Manchmal frage ich mich, was heutzutage aus den Romanen von Proust, Dostojewskij, Joyce oder Faulkner und Grass geworden wäre (ohne so vermessen zu sein, mich auf deren Stufe stellen zu wollen). Oder aus Pessoas Buch der Unruhe. Oder wie wäre Hundert Jahre Einsamkeit herausgekommen, wenn Gabriel Garcia Marquez das Buch für 20-Minuten geschrieben hätte, ganz zu schweigen von Siegfried Lenz Heimatmuseum und Ulrich Bechers Murmeljagd? Was nicht heissen soll, dass Leute wie Kafka, die Manns, Hemingway, Dos Passos, Böll, Frisch, Dürrenmatt, Ph. Roth oder Boyle und McEwan nicht einzigartige Literatur geschrieben hätten und noch schreiben. Nur eben jeder in seinem Stil, der zudem noch einen relevanten Inhalt transportiert. Nur das zählt. Die Relevanz der Geschichte für die Leserin und für den Leser.

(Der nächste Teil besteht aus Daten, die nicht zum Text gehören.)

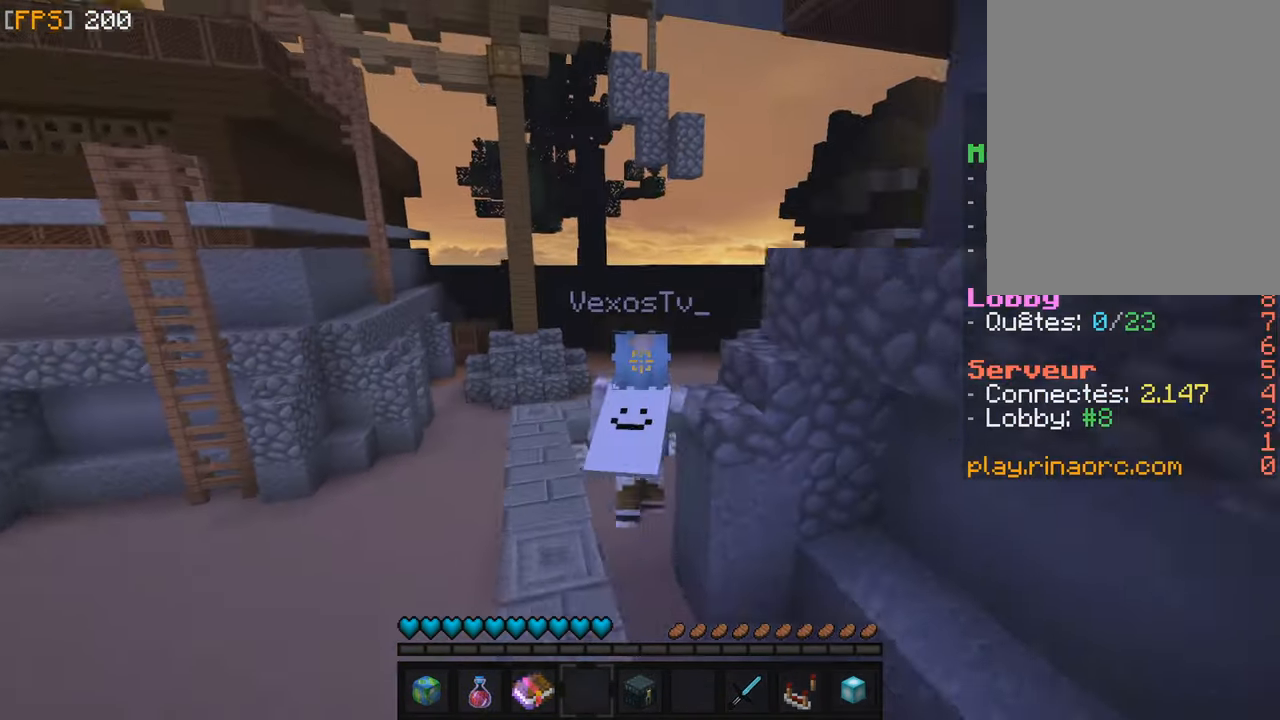
{"keys": ["z"], "mouse": ["left"], "events": [[17, "mouse_left", "up"], [133, "mouse_left", "down"], [267, "mouse_left", "up"], [417, "mouse_left", "down"]]}
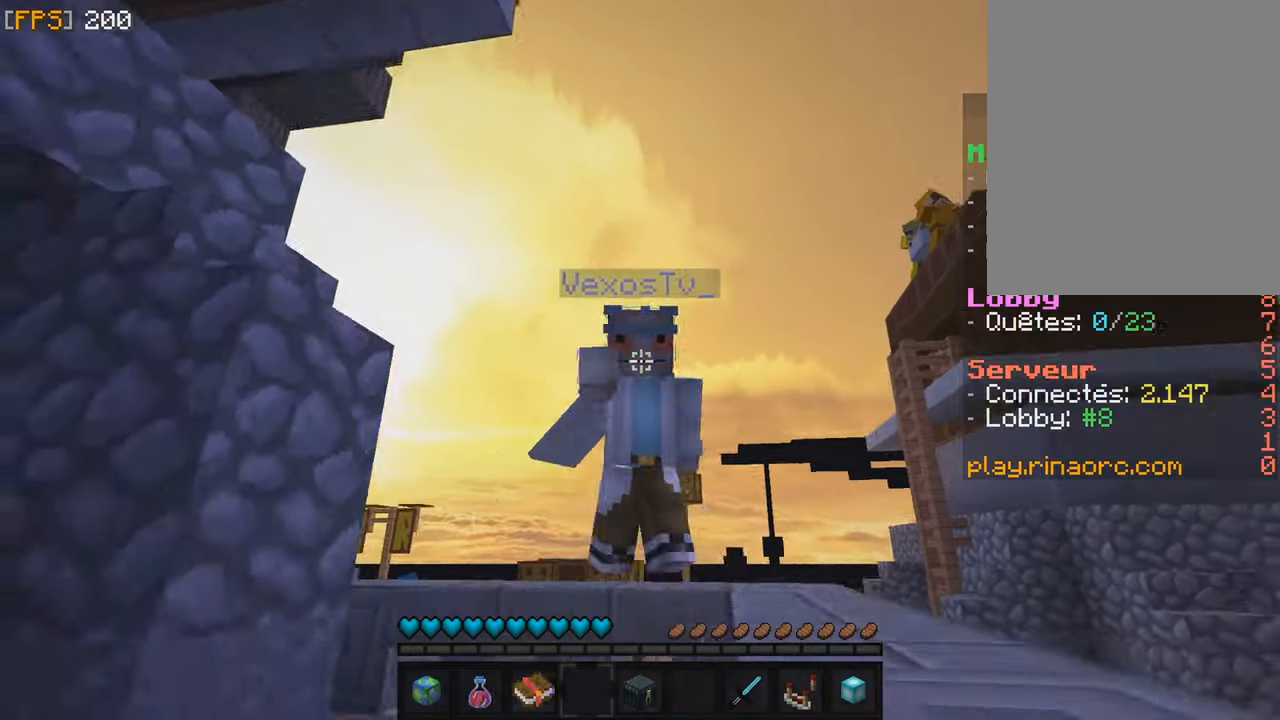
{"keys": ["z"], "mouse": [], "events": [[34, "mouse_left", "up"], [167, "mouse_left", "down"], [284, "mouse_left", "up"]]}
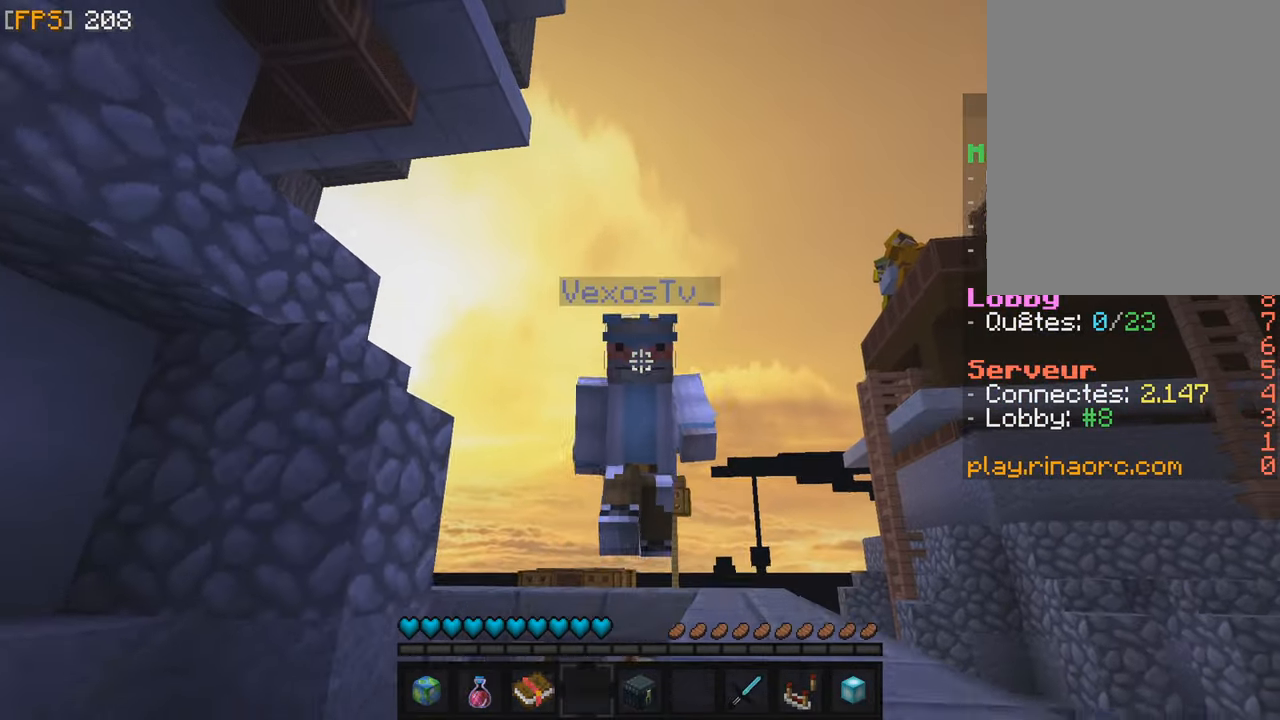
{"keys": ["z"], "mouse": [], "events": []}
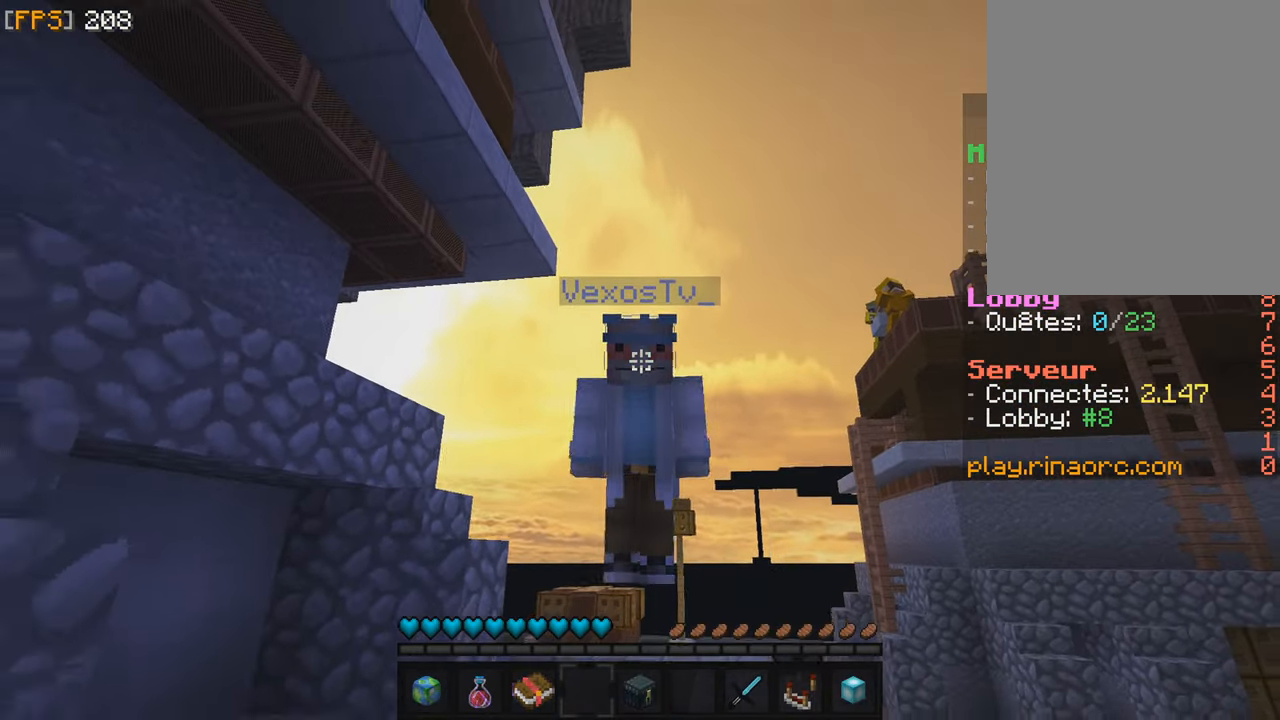
{"keys": ["z"], "mouse": [], "events": [[267, "mouse_left", "down"], [467, "mouse_left", "up"]]}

Und hier zur Heilung von Schachteln und Sätzen der unvergleichliche Hanns Dieter Hüsch: https://www.youtube.com/watch?v=S_0VQIPMTsY.
Hüsch war übrigens jahrelang vielgeliebter Gast im Kellertheater der Stadt, die sich durch nichts ausgezeichnet hat.
Es ist unsere Aufgabe, daran zu erinnern, dass der Mensch nicht nur existiert, um verwaltet zu werden – und dass die Zerstörungen in unserer Welt nicht nur äusserer Art sind und nicht so geringfügiger Natur, dass man sich anmassen kann, sie in wenigen zu Jahren heilen.